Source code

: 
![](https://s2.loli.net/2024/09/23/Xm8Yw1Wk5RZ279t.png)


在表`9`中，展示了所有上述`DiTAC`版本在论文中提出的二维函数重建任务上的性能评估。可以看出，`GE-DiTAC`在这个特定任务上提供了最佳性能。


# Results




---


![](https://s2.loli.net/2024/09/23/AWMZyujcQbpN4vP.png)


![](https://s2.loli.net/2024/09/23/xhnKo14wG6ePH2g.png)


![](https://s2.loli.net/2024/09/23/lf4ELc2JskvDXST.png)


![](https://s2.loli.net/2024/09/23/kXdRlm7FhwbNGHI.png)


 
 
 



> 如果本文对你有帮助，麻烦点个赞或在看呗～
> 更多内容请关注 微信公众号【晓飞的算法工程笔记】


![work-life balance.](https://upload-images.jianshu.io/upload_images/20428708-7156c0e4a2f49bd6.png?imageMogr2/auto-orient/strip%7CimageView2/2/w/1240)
####################
Update the items above so that "Results" becomes "Evaluation" and nothing else changes.

*Solution to the problem:*
Source code

: 
![](https://s2.loli.net/2024/09/23/Xm8Yw1Wk5RZ279t.png)


在表`9`中，展示了所有上述`DiTAC`版本在论文中提出的二维函数重建任务上的性能评估。可以看出，`GE-DiTAC`在这个特定任务上提供了最佳性能。


# Evaluation




---


![](https://s2.loli.net/2024/09/23/AWMZyujcQbpN4vP.png)


![](https://s2.loli.net/2024/09/23/xhnKo14wG6ePH2g.png)


![](https://s2.loli.net/2024/09/23/lf4ELc2JskvDXST.png)


![](https://s2.loli.net/2024/09/23/kXdRlm7FhwbNGHI.png)


 
 
 



> 如果本文对你有帮助，麻烦点个赞或在看呗～
> 更多内容请关注 微信公众号【晓飞的算法工程笔记】


![work-life balance.](https://upload-images.jianshu.io/upload_images/20428708-7156c0e4a2f49bd6.png?imageMogr2/auto-orient/strip%7CimageView2/2/w/1240)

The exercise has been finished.